ABOUT THIS EXERCISE: Restrict the output to the lines below starting at the one that contains "part: (933, 408) -> (1027, 690), moved" and ending at the one that contains "part: (862, 1112) -> (956, 1542), moved", and restate them word for word, both ends included.

** Opening MATERIALS PROVIDED block **

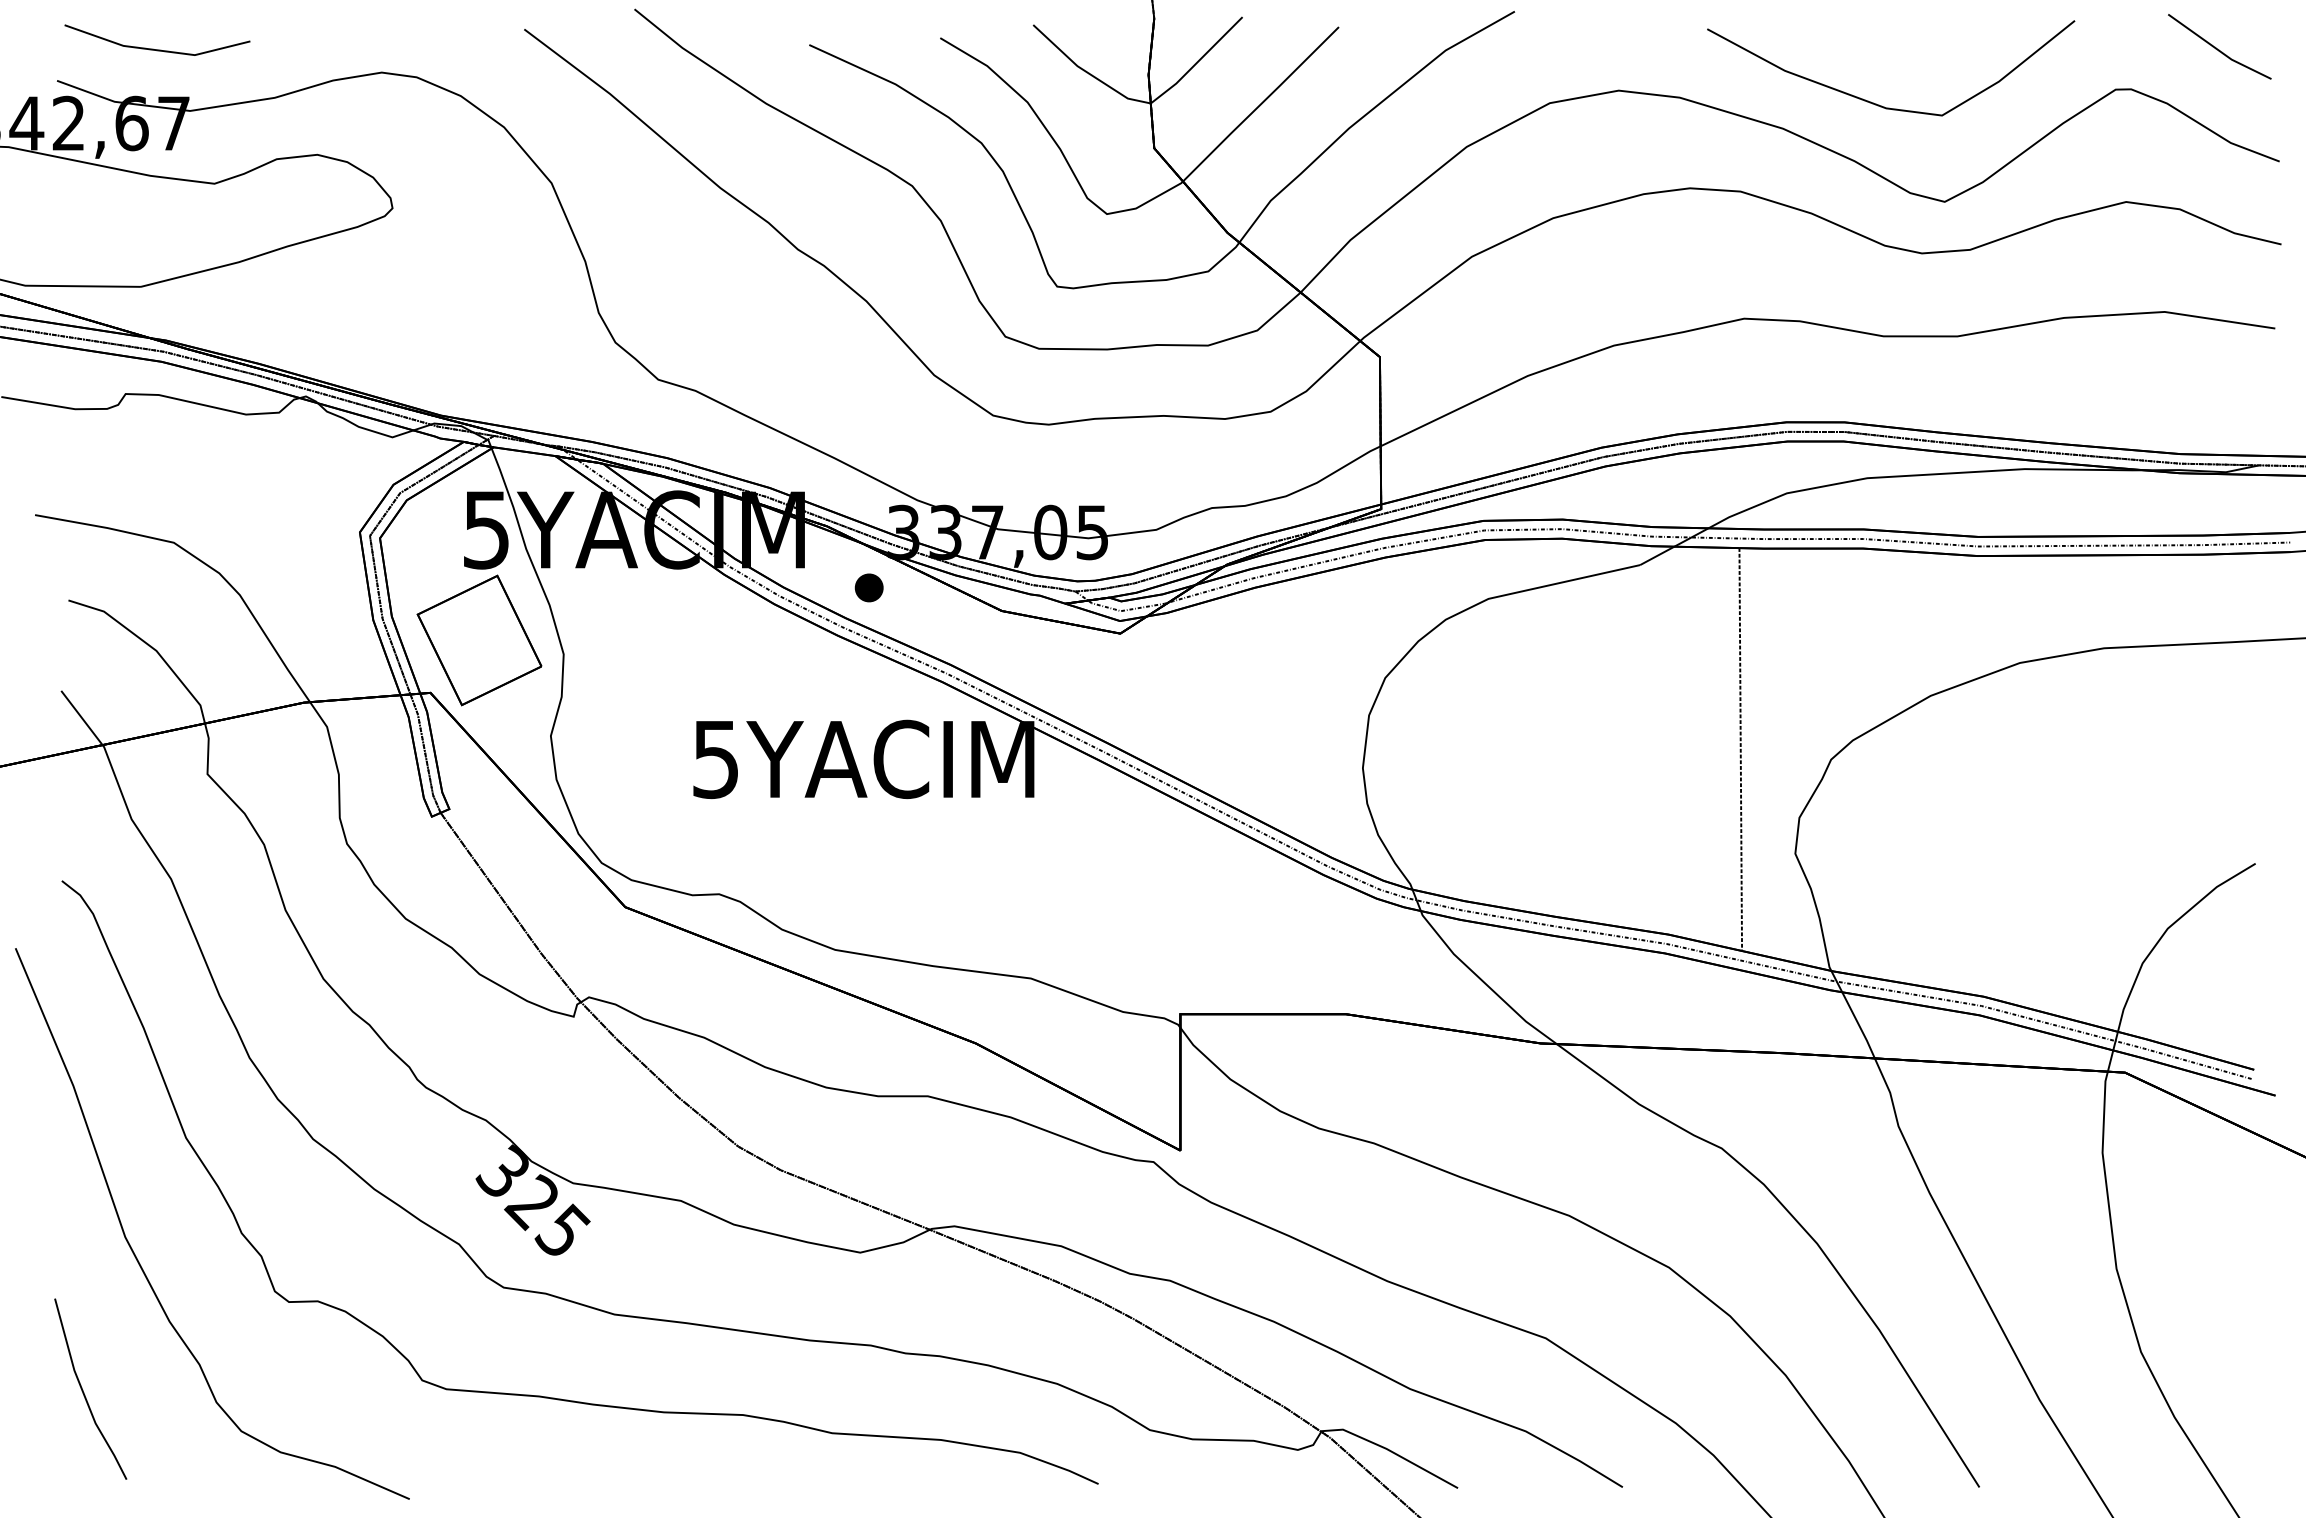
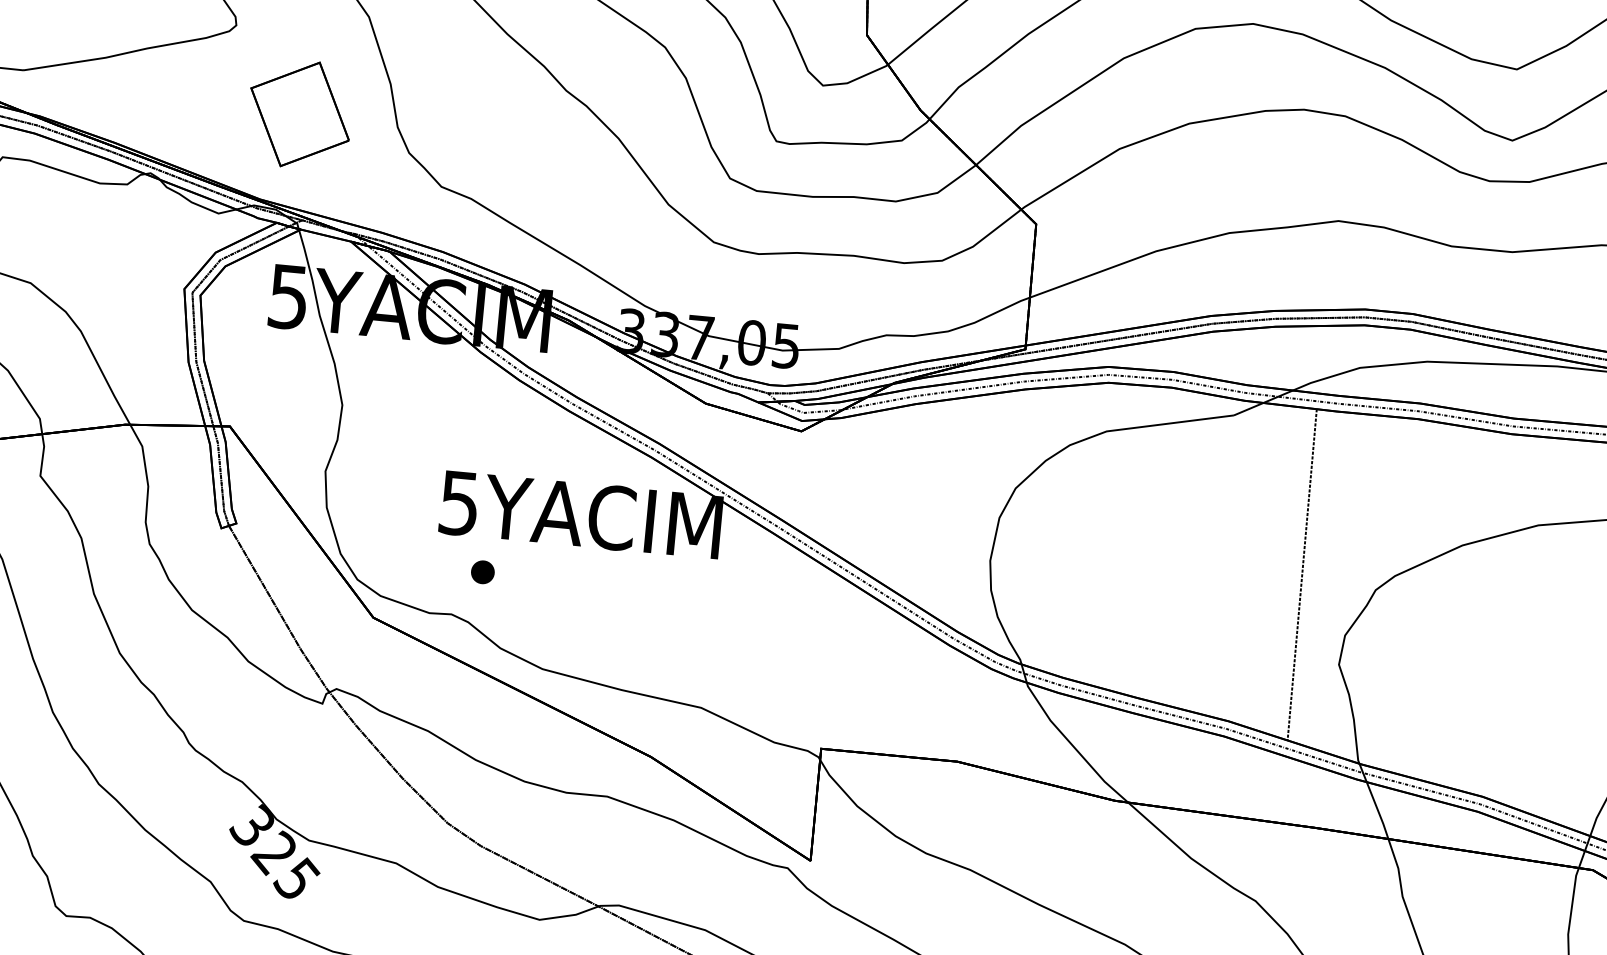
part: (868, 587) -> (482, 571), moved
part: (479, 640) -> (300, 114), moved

** Closing MATERIALS PROVIDED block **
** Opening MATERIALS PROVIDED block **

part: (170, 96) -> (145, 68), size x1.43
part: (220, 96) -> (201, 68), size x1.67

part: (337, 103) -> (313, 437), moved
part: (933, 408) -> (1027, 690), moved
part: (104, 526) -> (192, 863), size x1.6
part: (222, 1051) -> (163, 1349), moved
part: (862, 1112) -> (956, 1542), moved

** Closing MATERIALS PROVIDED block **

SOLUTION TO THE PROBLEM:
part: (933, 408) -> (1027, 690), moved
part: (104, 526) -> (192, 863), size x1.6
part: (222, 1051) -> (163, 1349), moved
part: (862, 1112) -> (956, 1542), moved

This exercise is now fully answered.